How do you breed plecos?


----------



## monisaab (Jan 12, 2011)

brinkles said:


> How do you breed plecos?


+1...


----------



## brandon O (Oct 23, 2010)

if you get a male and female bristlenose put them in a tank together and put in a tube shaped cave for them to lay in and give cucumber and other things for them to eat hopefully they will breed.


----------



## allierw (Apr 20, 2006)

Bristlenose plecos are easy to breed...and once they get started, they breed like rabbits! I would start with 1 male and 1-2 females and have lots of caves...frequent water changes to induce spawning also helps.


----------



## Chunkanese (Feb 4, 2011)

hah! cute.


----------



## toddnbecka (Oct 23, 2004)

You must have scattered the fry, they normally stay with the father until the yolk sacs are absorbed.
I have multiple brown BN breeders that also produce albino and calico fry.

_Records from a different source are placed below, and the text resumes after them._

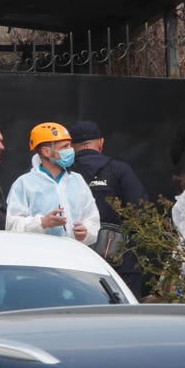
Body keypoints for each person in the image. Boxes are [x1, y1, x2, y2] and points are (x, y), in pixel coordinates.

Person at [69, 120, 149, 299]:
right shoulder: (119, 170)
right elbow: (141, 212)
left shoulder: (65, 173)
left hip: (75, 259)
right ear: (101, 142)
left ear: (71, 146)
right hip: (120, 261)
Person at [6, 122, 100, 245]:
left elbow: (93, 218)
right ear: (46, 151)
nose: (70, 150)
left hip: (75, 257)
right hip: (40, 258)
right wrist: (42, 222)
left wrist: (86, 232)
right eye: (64, 147)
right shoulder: (24, 184)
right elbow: (11, 225)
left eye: (70, 146)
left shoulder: (77, 180)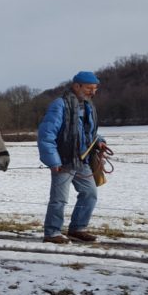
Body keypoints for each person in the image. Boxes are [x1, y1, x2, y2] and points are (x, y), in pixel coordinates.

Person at [38, 71, 106, 244]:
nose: (93, 92)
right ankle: (52, 233)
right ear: (77, 86)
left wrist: (99, 142)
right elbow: (46, 135)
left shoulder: (88, 106)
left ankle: (77, 229)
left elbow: (88, 132)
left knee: (90, 193)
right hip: (64, 161)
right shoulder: (59, 105)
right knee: (59, 199)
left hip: (82, 160)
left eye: (95, 89)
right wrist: (53, 161)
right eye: (90, 88)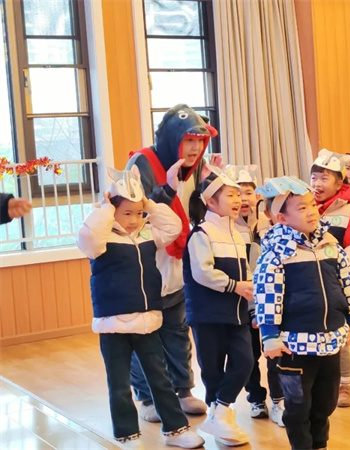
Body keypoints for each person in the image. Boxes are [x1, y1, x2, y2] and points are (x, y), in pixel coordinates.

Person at [76, 167, 203, 448]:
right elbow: (87, 237)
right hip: (113, 325)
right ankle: (127, 435)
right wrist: (105, 209)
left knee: (160, 378)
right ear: (112, 210)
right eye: (126, 213)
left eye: (138, 213)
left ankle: (176, 430)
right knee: (119, 384)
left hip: (147, 321)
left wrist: (149, 205)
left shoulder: (147, 234)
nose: (134, 220)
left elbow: (173, 227)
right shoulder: (101, 239)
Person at [253, 176, 350, 450]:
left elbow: (347, 282)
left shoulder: (330, 245)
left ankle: (320, 444)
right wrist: (269, 336)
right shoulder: (276, 254)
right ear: (282, 218)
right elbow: (267, 295)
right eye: (302, 208)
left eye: (312, 205)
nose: (312, 212)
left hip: (330, 342)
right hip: (294, 345)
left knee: (326, 402)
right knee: (298, 406)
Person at [126, 104, 218, 422]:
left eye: (199, 141)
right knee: (143, 333)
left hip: (177, 262)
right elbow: (134, 212)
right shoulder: (141, 162)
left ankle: (183, 390)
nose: (194, 148)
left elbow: (197, 209)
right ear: (171, 139)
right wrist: (165, 191)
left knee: (177, 330)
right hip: (145, 262)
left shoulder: (197, 167)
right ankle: (147, 396)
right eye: (188, 140)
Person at [183, 167, 254, 446]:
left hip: (237, 314)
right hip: (208, 315)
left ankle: (221, 412)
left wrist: (251, 297)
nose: (238, 200)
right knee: (212, 369)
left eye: (239, 194)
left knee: (245, 361)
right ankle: (220, 417)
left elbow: (246, 274)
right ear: (211, 202)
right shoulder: (201, 233)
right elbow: (203, 272)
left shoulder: (237, 233)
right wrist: (235, 286)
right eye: (230, 195)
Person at [224, 165, 285, 427]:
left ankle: (279, 401)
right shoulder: (225, 229)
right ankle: (256, 398)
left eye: (248, 192)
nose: (243, 199)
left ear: (257, 196)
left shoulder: (270, 225)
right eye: (236, 193)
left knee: (275, 352)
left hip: (271, 302)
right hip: (242, 304)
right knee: (248, 356)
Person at [310, 148, 350, 407]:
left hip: (335, 286)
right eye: (314, 177)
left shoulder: (349, 213)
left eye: (324, 178)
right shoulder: (304, 206)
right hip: (308, 284)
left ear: (339, 183)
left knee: (339, 336)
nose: (317, 183)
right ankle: (316, 383)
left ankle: (346, 385)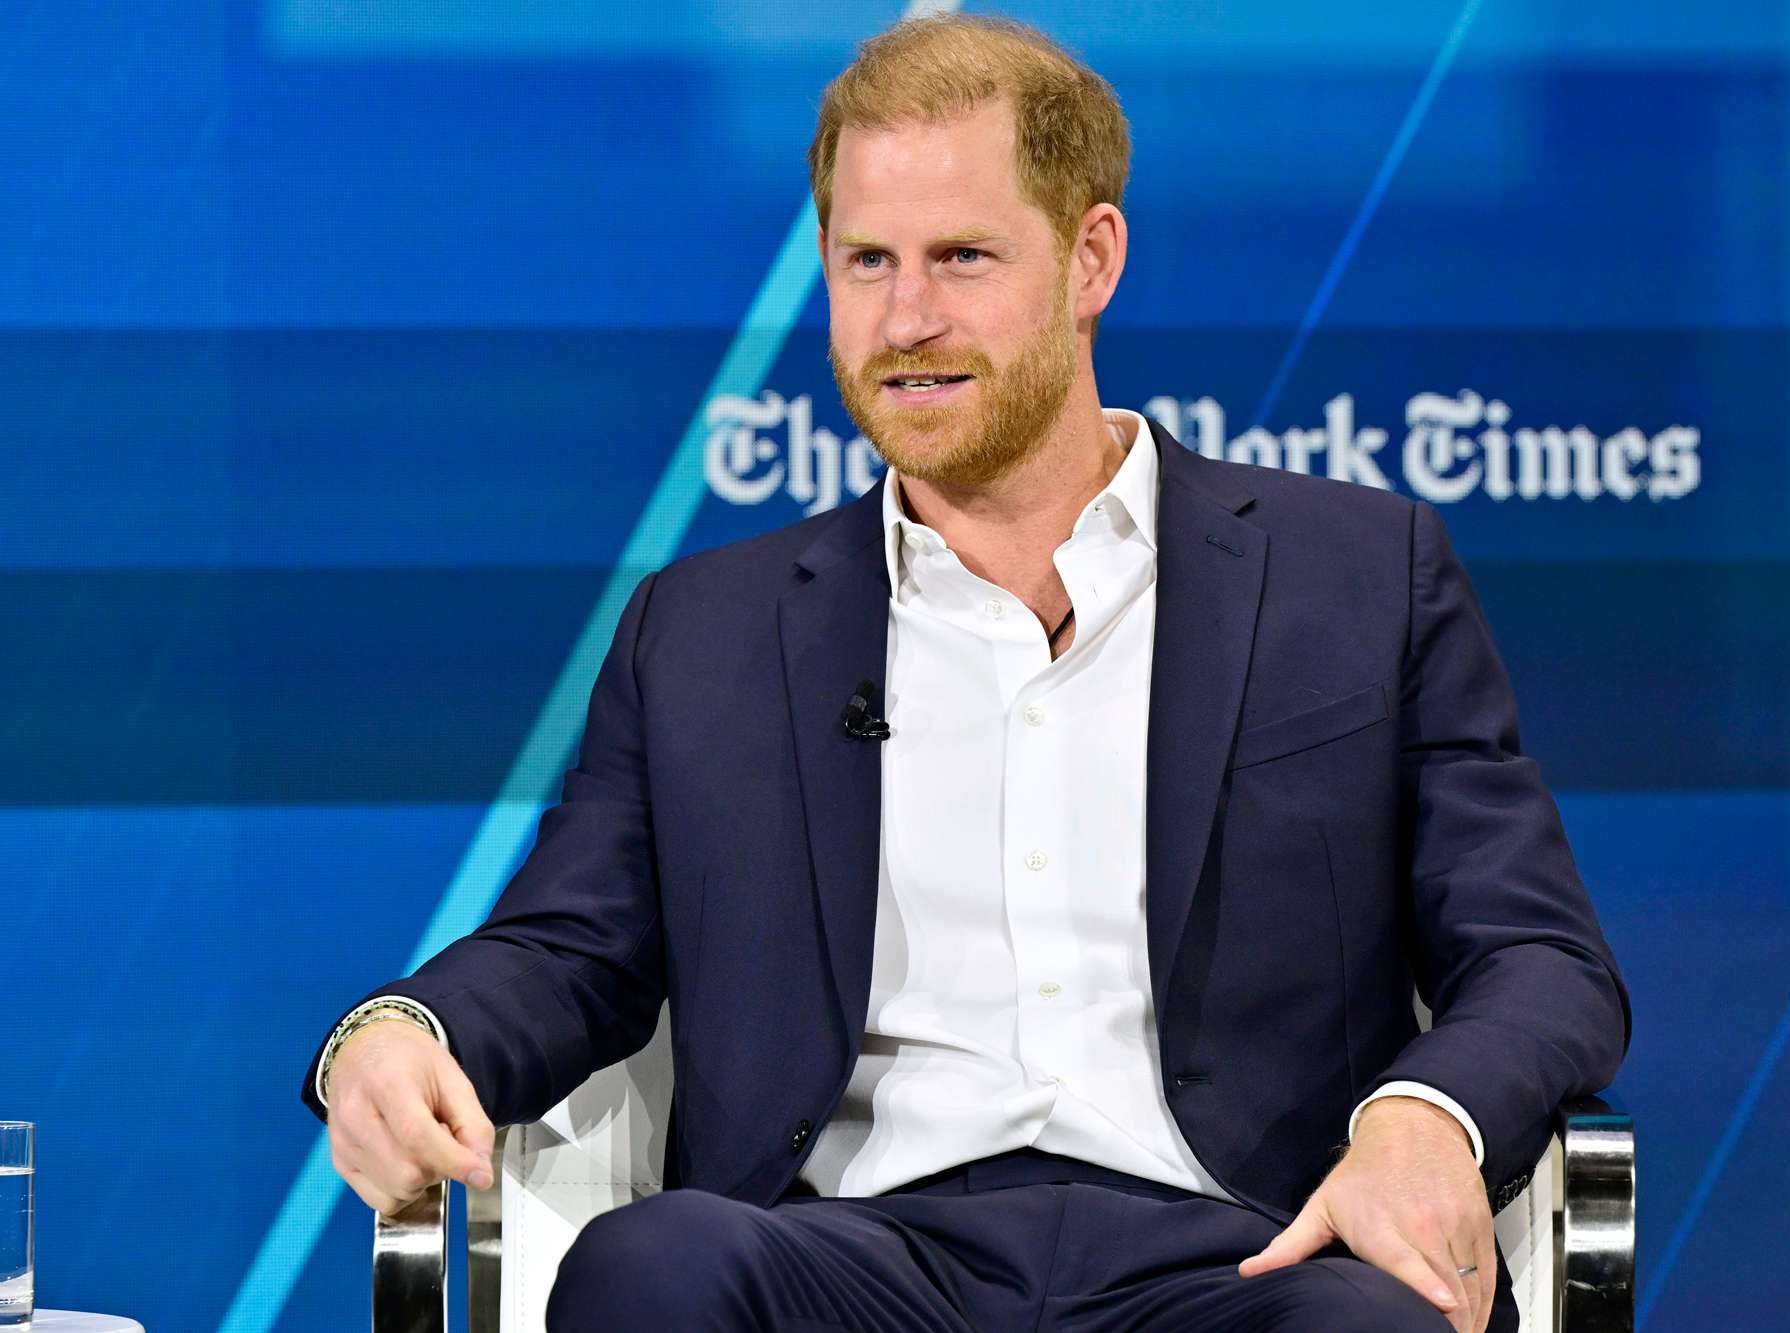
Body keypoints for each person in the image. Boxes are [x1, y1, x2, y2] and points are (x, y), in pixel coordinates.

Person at [303, 15, 1628, 1332]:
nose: (907, 317)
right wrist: (402, 1029)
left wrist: (1425, 1114)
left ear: (1090, 259)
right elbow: (569, 946)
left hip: (1242, 1255)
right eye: (865, 259)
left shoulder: (1357, 576)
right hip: (856, 1250)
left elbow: (1539, 954)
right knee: (651, 1267)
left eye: (961, 258)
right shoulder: (706, 628)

I've been dropping the brown fry into tanks with cichlids, already have too many of those.


----------



## brandon O (Oct 23, 2010)

no i think the male kicked them out when they were still eggs


----------



## si fu sblano (May 26, 2011)

how do you know how to sex them


----------



## allierw (Apr 20, 2006)

For bristlenose varieties, males have bristles, females don't.


----------



## brandon O (Oct 23, 2010)

usually the males have lots of big bristles on his nose and the female has none or a few small ones


----------



## si fu sblano (May 26, 2011)

thank you


----------



## sickwithcichlids (Jun 10, 2011)

Another way to tell which is male(when still young w no bristles) is to look at his head shape. The males head tends to be slightly longer and flatter while the females is shorter and rounder. I have also noticed males tent to have a sort of army camo with light and dark contrast. Females are more blended in color.


----------